> How to complete this task: Show all lines from the records below in which the string "minor" is present.

*** Data provided Section Begins ***

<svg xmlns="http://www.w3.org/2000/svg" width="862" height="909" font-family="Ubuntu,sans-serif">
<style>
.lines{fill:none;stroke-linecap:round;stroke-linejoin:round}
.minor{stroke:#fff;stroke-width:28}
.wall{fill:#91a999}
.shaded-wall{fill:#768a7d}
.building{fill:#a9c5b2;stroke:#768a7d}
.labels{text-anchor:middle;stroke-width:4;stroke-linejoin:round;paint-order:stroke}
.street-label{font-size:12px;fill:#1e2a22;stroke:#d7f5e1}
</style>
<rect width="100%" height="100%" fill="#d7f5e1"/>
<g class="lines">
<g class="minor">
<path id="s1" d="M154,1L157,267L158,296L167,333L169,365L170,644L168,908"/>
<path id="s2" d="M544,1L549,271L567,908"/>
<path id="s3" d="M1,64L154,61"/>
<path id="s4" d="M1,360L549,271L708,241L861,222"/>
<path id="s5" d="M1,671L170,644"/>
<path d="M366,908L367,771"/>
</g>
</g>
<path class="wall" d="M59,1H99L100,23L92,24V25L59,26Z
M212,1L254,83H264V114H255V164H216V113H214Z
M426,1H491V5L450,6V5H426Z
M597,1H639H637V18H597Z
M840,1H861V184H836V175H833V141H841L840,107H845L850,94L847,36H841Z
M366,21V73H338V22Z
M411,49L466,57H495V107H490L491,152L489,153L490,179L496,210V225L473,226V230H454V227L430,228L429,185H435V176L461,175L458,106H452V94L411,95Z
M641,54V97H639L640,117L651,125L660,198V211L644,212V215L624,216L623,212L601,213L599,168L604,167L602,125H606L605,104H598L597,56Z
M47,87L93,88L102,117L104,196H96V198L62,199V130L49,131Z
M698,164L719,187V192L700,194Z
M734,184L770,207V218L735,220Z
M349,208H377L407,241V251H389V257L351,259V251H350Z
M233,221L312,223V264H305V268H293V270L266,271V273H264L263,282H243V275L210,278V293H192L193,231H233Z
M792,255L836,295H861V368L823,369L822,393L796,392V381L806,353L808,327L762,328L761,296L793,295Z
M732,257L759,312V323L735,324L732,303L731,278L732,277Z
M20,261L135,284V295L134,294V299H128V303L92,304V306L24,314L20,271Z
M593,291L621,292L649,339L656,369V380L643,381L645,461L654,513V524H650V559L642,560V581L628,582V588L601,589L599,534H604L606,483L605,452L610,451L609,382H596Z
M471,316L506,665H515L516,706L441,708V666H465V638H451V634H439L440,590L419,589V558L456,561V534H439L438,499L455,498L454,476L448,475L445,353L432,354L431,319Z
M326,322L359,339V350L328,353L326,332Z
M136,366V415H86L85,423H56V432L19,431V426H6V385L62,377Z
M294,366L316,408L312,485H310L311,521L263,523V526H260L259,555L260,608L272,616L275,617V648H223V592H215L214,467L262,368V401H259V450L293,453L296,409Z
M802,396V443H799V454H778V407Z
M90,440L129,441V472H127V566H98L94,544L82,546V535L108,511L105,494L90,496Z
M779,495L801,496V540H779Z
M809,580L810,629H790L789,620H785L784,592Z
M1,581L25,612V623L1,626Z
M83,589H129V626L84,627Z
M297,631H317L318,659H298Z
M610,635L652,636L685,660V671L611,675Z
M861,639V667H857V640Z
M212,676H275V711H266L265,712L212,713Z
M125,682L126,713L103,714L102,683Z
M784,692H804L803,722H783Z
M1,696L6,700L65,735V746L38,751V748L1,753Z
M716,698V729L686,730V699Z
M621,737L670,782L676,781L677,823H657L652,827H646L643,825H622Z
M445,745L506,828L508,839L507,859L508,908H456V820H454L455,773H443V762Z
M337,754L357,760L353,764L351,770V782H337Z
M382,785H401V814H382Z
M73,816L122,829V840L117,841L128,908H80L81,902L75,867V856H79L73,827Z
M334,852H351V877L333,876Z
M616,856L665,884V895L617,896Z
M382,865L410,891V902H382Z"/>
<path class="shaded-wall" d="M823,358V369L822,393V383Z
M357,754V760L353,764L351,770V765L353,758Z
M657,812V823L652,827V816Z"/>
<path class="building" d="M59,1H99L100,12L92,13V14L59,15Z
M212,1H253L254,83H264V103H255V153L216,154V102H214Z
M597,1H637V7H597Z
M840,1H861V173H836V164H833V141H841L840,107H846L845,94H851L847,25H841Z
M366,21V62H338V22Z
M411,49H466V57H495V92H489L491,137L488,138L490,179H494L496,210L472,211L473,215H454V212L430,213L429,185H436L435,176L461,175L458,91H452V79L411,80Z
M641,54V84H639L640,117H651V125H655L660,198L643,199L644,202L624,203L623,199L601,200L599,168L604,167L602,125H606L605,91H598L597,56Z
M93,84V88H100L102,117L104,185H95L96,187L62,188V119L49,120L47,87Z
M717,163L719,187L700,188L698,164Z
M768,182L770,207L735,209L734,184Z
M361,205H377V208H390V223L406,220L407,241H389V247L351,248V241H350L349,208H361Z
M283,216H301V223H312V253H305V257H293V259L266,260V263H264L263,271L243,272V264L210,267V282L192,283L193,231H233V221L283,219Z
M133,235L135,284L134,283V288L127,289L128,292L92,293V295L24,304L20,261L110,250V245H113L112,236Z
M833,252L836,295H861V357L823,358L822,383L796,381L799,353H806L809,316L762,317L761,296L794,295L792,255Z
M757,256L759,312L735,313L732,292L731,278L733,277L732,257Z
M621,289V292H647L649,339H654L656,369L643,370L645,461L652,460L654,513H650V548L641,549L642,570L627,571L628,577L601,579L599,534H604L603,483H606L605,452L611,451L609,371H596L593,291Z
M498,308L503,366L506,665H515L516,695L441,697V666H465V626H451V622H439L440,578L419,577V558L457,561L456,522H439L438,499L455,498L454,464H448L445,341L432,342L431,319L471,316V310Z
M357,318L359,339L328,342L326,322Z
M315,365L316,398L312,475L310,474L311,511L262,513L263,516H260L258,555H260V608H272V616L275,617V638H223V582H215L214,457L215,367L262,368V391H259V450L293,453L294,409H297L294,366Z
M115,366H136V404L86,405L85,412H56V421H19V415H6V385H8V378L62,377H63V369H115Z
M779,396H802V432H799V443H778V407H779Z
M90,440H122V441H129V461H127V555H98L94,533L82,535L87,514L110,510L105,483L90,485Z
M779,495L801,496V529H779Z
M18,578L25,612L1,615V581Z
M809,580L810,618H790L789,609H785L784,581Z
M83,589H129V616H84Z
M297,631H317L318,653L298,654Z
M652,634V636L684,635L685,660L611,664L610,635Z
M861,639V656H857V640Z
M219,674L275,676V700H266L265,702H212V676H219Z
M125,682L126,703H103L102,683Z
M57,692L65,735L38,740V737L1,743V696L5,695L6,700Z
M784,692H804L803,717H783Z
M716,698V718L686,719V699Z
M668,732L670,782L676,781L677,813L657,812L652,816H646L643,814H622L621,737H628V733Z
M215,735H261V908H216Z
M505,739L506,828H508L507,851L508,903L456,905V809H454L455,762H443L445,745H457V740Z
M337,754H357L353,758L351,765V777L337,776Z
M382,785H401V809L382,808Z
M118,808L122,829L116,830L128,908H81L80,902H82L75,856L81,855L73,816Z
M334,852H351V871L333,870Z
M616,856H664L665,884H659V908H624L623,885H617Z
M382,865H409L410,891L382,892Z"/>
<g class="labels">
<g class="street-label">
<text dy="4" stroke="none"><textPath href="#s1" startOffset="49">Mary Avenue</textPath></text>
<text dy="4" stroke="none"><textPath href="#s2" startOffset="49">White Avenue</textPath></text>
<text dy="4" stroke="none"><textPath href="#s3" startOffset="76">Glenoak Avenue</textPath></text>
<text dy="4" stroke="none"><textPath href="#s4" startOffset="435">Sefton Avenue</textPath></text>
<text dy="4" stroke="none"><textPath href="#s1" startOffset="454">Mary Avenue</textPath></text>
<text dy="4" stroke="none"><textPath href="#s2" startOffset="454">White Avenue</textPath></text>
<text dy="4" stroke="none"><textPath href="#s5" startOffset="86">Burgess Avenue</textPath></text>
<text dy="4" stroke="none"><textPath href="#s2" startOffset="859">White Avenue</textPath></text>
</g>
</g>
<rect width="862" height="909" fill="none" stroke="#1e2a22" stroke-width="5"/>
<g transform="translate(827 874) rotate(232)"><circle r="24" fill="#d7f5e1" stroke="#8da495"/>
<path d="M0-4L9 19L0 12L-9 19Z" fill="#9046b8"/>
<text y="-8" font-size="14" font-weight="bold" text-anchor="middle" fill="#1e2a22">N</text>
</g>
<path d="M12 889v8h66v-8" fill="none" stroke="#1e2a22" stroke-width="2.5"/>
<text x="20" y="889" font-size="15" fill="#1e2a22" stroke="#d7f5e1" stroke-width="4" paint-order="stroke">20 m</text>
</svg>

*** Data provided Section Ends ***

> Reply to the exercise:
.minor{stroke:#fff;stroke-width:28}
<g class="minor">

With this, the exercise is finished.